Distraction is most people's preferred method of intervening, Edwards says. Here, people don't have to psych themselves up for a grand gesture or rustle any feathers in their group. Edwards recalls one young man who completed her training program and attended a frat party several weeks later. He spotted a male friend trying to drag a very drunk woman upstairs to an empty room and intervened, telling his buddy that his car was being towed. When the friend returned surprised that his car had not been towed, the man feigned ignorance, saying he got the wrong car. In the meantime, he had the woman's sorority sisters take care of her.

"Before this he thought the only bystander intervention is when you put on your cape, jump in and say, 'Hey man, real men don't do that!' " Edwards says. "Now, he realized that he would be celebrated no matter how he did it – and that if he stopped this thing from going down, lives would be changed."

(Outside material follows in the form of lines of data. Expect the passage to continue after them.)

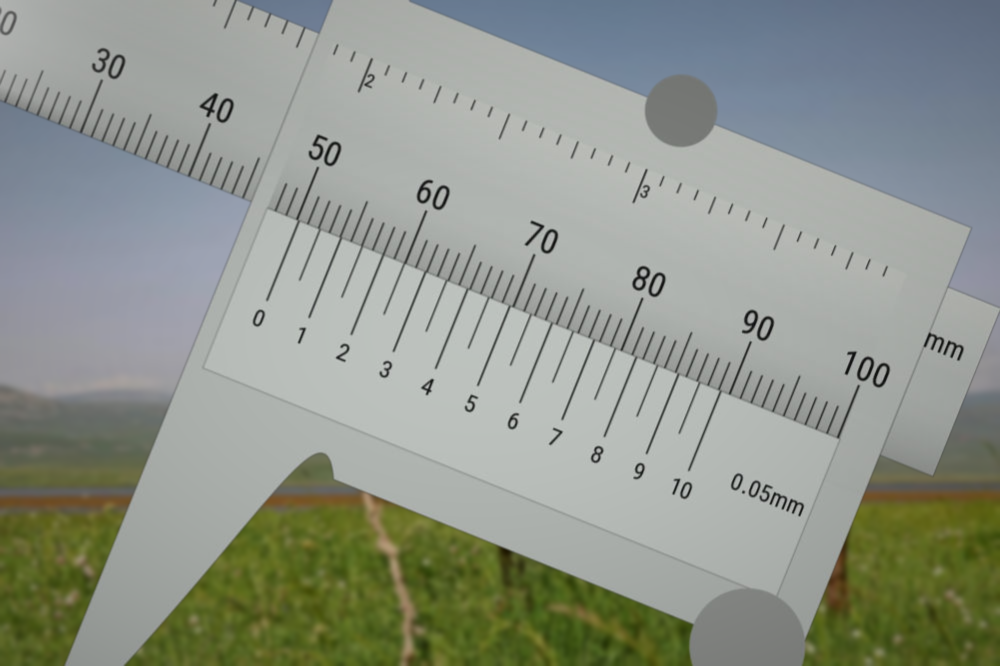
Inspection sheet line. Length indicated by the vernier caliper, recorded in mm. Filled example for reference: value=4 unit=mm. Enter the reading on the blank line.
value=50.2 unit=mm
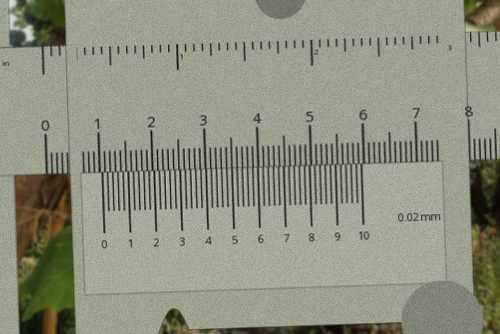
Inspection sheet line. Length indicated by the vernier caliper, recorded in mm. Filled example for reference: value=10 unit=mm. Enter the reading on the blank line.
value=10.5 unit=mm
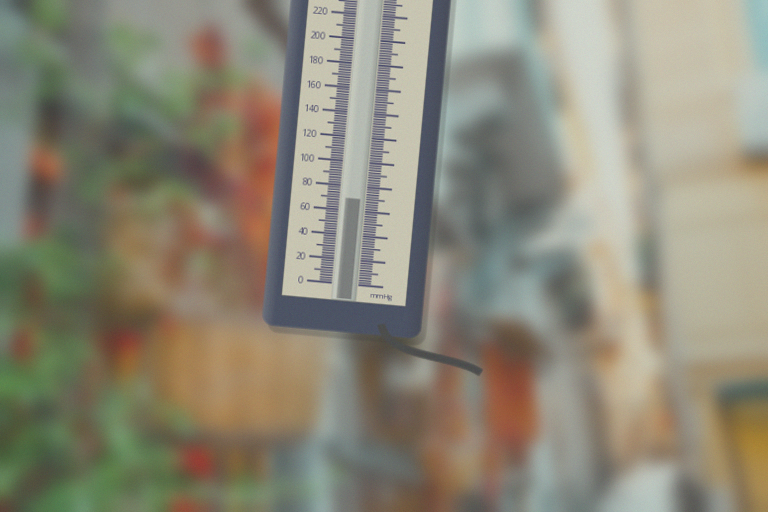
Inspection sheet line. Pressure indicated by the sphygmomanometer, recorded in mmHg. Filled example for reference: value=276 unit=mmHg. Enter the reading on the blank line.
value=70 unit=mmHg
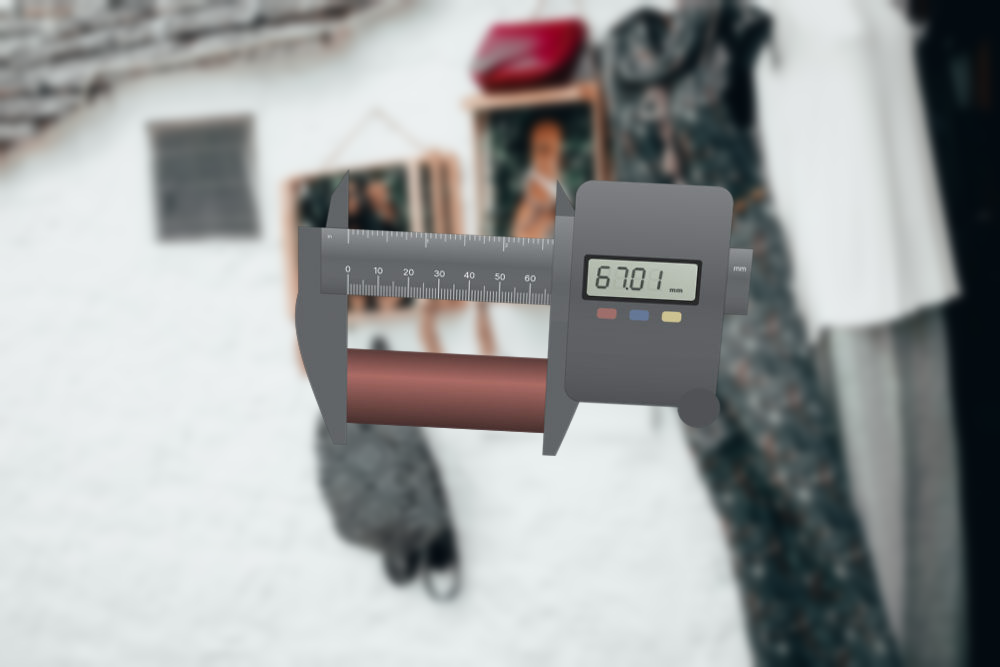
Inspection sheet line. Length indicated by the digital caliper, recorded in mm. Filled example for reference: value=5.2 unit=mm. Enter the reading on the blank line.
value=67.01 unit=mm
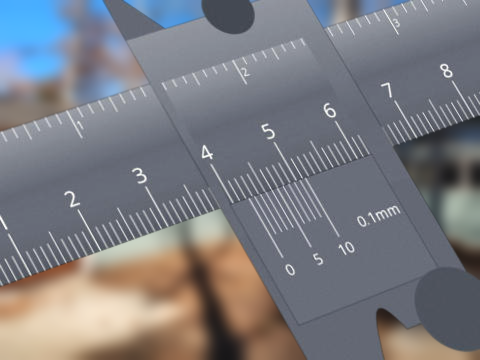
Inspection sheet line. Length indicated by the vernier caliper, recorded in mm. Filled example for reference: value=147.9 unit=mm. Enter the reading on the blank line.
value=42.4 unit=mm
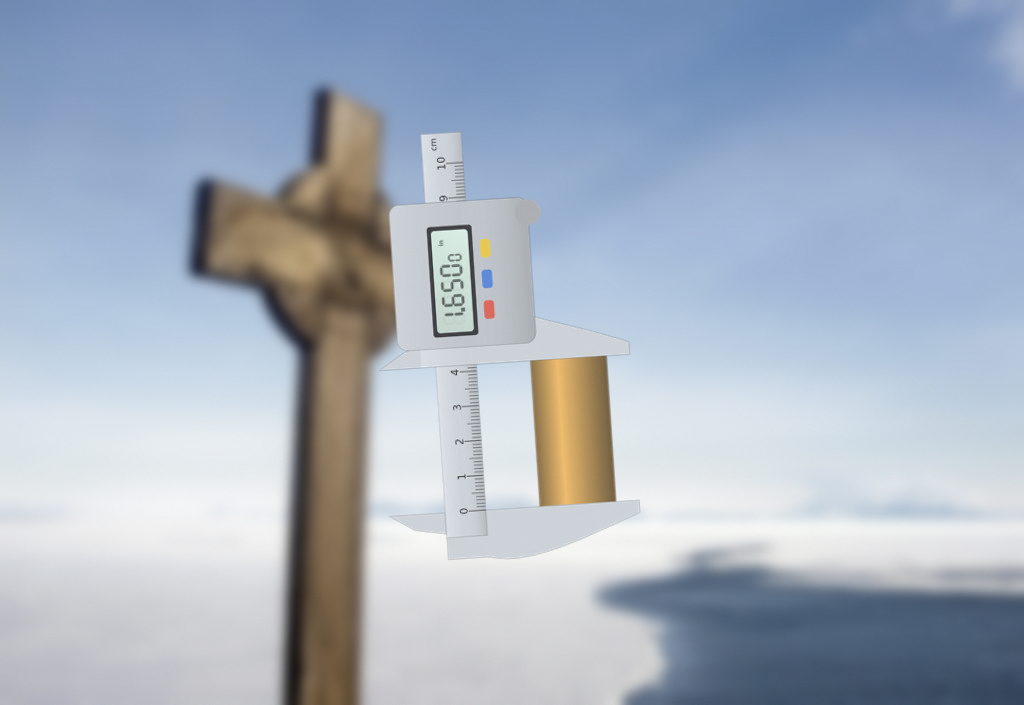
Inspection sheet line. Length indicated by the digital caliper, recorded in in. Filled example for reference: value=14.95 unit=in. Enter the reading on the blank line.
value=1.6500 unit=in
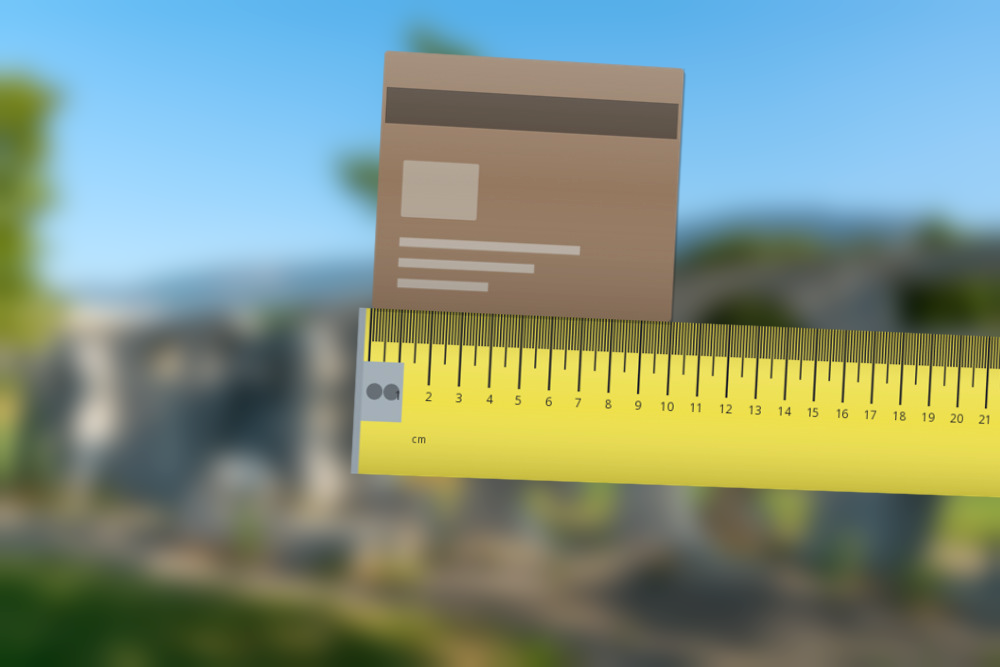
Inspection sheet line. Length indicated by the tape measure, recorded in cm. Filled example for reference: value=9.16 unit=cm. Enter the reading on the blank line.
value=10 unit=cm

Anything is better than silent complacency, says Emily May, co-founder of Hollaback!, an organization that encourages people to graph out on online maps where they have been street harassed, and where they have interrupted such attacks. Cornell University researchers analyzed Hollaback!'s data and found that witnesses doing nothing compounded the experience of harassment: "That 'nothing' actually felt more traumatizing to the person than it would have had nobody been there at all," said May.

Bystander intervention doesn't need to be high risk; it can be a small empathetic gesture, says May: "Even if all you feel safe doing is giving somebody a knowing glance – 'ya, that person's a jerk' – it will make them feel supported."